■ **ABOUT THIS TASK**: Please return the lines from the one with "Цвет плодов" through the end of the listing below, word for word, with every picture left out.

■ **LISTED ENTRIES**:
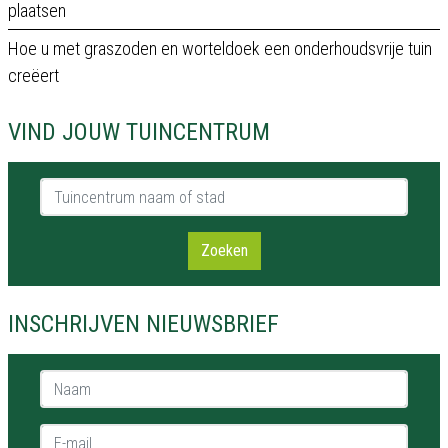
plaatsen
Hoe u met graszoden en worteldoek een onderhoudsvrije tuin
creëert
VIND JOUW TUINCENTRUM
Tuincentrum naam of stad
Zoeken
INSCHRIJVEN NIEUWSBRIEF
Naam *
E-mail *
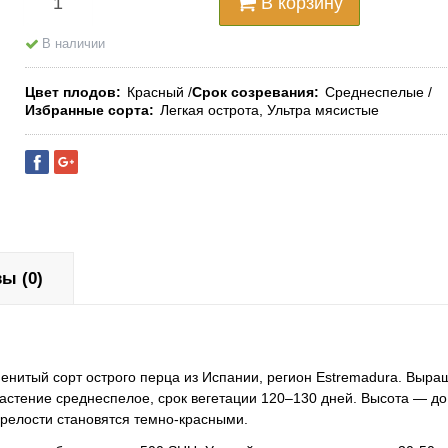
В корзину
В наличии
Цвет плодов
Красный
Срок созревания
Среднеспелые
Избранные сорта
Легкая острота, Ультра мясистые
ы (0)
менитый сорт острого перца из Испании, регион Estremadura. Выра
Растение среднеспелое, срок вегетации 120–130 дней. Высота — до
 зрелости становятся темно-красными.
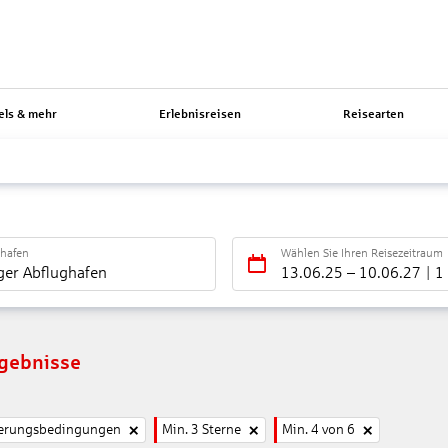
els & mehr
Erlebnisreisen
Reisearten
ghafen
Wählen Sie Ihren Reisezeitraum
ger Abflughafen
13.06.25
–
10.06.27
1
rgebnisse
nierungsbedingungen
Min. 3 Sterne
Min. 4 von 6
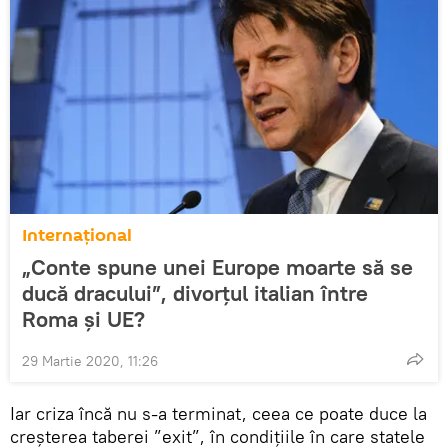
Internaţional
„Conte spune unei Europe moarte să se
ducă dracului”, divorțul italian între
Roma și UE?
29 Martie 2020, 11:26
Iar criza încă nu s-a terminat, ceea ce poate duce la
creșterea taberei ”exit”, în condițiile în care statele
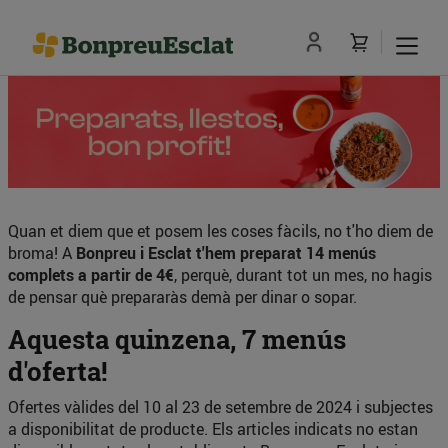
Quan et diem que et posem les coses fàcils, no t'ho diem de
broma! A
Bonpreu i Esclat t'hem preparat 14 menús
complets a partir de 4€
, perquè, durant tot un mes, no hagis
de pensar què prepararàs demà per dinar o sopar.
Aquesta quinzena, 7 menús
d'oferta!
Ofertes vàlides del 10 al 23 de setembre de 2024 i subjectes
a disponibilitat de producte. Els articles indicats no estan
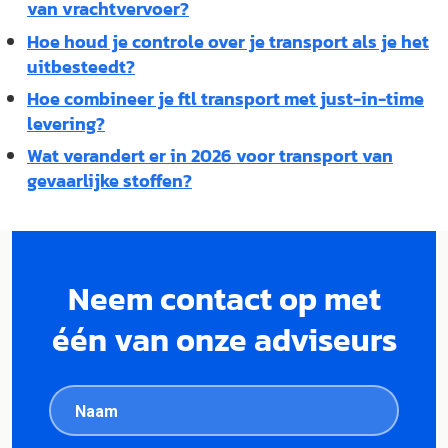
van vrachtvervoer?
Hoe houd je controle over je transport als je het
uitbesteedt?
Hoe combineer je ftl transport met just-in-time
levering?
Wat verandert er in 2026 voor transport van
gevaarlijke stoffen?
Neem contact op met
één van onze adviseurs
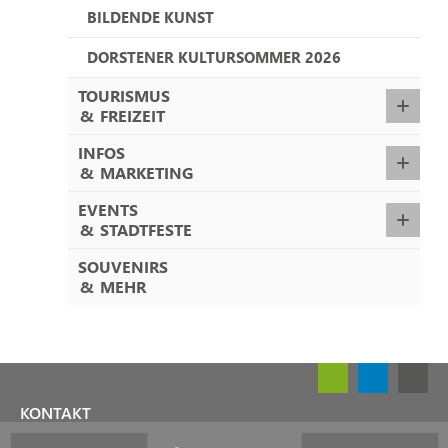
BILDENDE KUNST
DORSTENER KULTURSOMMER 2026
TOURISMUS
&
FREIZEIT
INFOS
&
MARKETING
EVENTS
&
STADTFESTE
SOUVENIRS
&
MEHR
KONTAKT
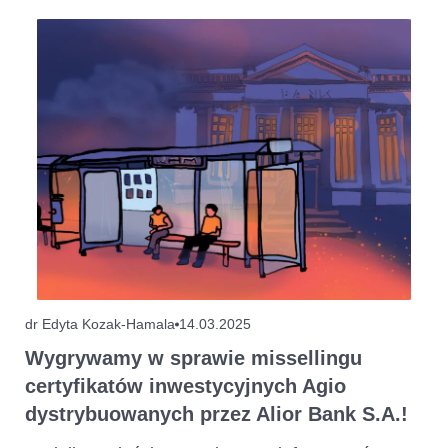
dr Edyta Kozak-Hamala
14.03.2025
Wygrywamy w sprawie missellingu
certyfikatów inwestycyjnych Agio
dystrybuowanych przez Alior Bank S.A.!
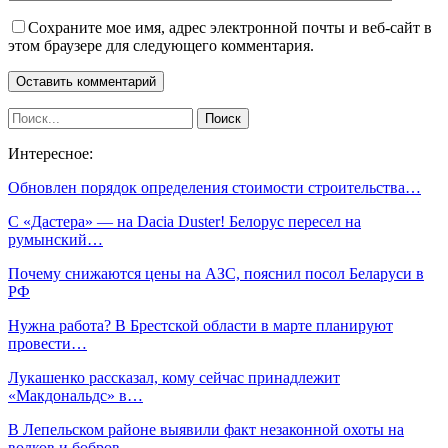
Сохраните мое имя, адрес электронной почты и веб-сайт в
этом браузере для следующего комментария.
Интересное:
Обновлен порядок определения стоимости строительства…
С «Дастера» — на Dacia Duster! Белорус пересел на
румынский…
Почему снижаются цены на АЗС, пояснил посол Беларуси в
РФ
Нужна работа? В Брестской области в марте планируют
провести…
Лукашенко рассказал, кому сейчас принадлежит
«Макдональдс» в…
В Лепельском районе выявили факт незаконной охоты на
волков и бобров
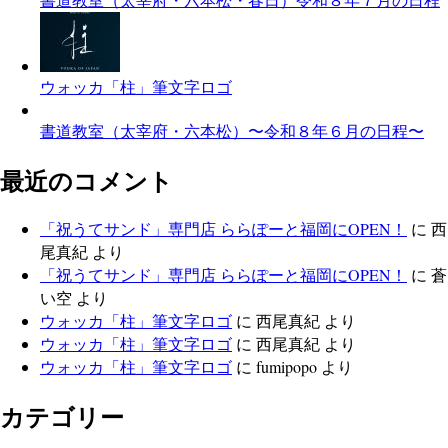
ウォッカ「柱」筆文字ロゴ
書道教室（太宰府・六本松）〜令和８年６月の日程〜
最近のコメント
「祝うてサンド」専門店 ららぽーと福岡にOPEN！
に
西
尾真紀
より
「祝うてサンド」専門店 ららぽーと福岡にOPEN！
に
蒼
い空
より
ウォッカ「柱」筆文字ロゴ
に
西尾真紀
より
ウォッカ「柱」筆文字ロゴ
に
西尾真紀
より
ウォッカ「柱」筆文字ロゴ
に
fumipopo
より
カテゴリー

■ **ANSWER TO THIS PROBLEM**:
Цвет плодов
Красный
Срок созревания
Среднеспелые
Избранные сорта
Легкая острота, Ультра мясистые
ы (0)
менитый сорт острого перца из Испании, регион Estremadura. Выра
Растение среднеспелое, срок вегетации 120–130 дней. Высота — до
 зрелости становятся темно-красными.
els & mehr
Erlebnisreisen
Reisearten
ghafen
Wählen Sie Ihren Reisezeitraum
ger Abflughafen
13.06.25
–
10.06.27
1
rgebnisse
nierungsbedingungen
Min. 3 Sterne
Min. 4 von 6
Internaţional
„Conte spune unei Europe moarte să se
ducă dracului”, divorțul italian între
Roma și UE?
29 Martie 2020, 11:26
Iar criza încă nu s-a terminat, ceea ce poate duce la
creșterea taberei ”exit”, în condițiile în care statele
Quan et diem que et posem les coses fàcils, no t'ho diem de
broma! A
Bonpreu i Esclat t'hem preparat 14 menús
complets a partir de 4€
, perquè, durant tot un mes, no hagis
de pensar què prepararàs demà per dinar o sopar.
Aquesta quinzena, 7 menús
d'oferta!
Ofertes vàlides del 10 al 23 de setembre de 2024 i subjectes
a disponibilitat de producte. Els articles indicats no estan
van vrachtvervoer?
Hoe houd je controle over je transport als je het
uitbesteedt?
Hoe combineer je ftl transport met just-in-time
levering?
Wat verandert er in 2026 voor transport van
gevaarlijke stoffen?
Neem contact op met
één van onze adviseurs
BILDENDE KUNST
DORSTENER KULTURSOMMER 2026
TOURISMUS
&
FREIZEIT
INFOS
&
MARKETING
EVENTS
&
STADTFESTE
SOUVENIRS
&
MEHR
KONTAKT
dr Edyta Kozak-Hamala
14.03.2025
Wygrywamy w sprawie missellingu
certyfikatów inwestycyjnych Agio
dystrybuowanych przez Alior Bank S.A.!
Сохраните мое имя, адрес электронной почты и веб-сайт в
этом браузере для следующего комментария.
Интересное:
Обновлен порядок определения стоимости строительства…
С «Дастера» — на Dacia Duster! Белорус пересел на
румынский…
Почему снижаются цены на АЗС, пояснил посол Беларуси в
РФ
Нужна работа? В Брестской области в марте планируют
провести…
Лукашенко рассказал, кому сейчас принадлежит
«Макдональдс» в…
В Лепельском районе выявили факт незаконной охоты на
волков и бобров
ウォッカ「柱」筆文字ロゴ
書道教室（太宰府・六本松）〜令和８年６月の日程〜
最近のコメント
「祝うてサンド」専門店 ららぽーと福岡にOPEN！
に
西
尾真紀
より
「祝うてサンド」専門店 ららぽーと福岡にOPEN！
に
蒼
い空
より
ウォッカ「柱」筆文字ロゴ
に
西尾真紀
より
ウォッカ「柱」筆文字ロゴ
に
西尾真紀
より
ウォッカ「柱」筆文字ロゴ
に
fumipopo
より
カテゴリー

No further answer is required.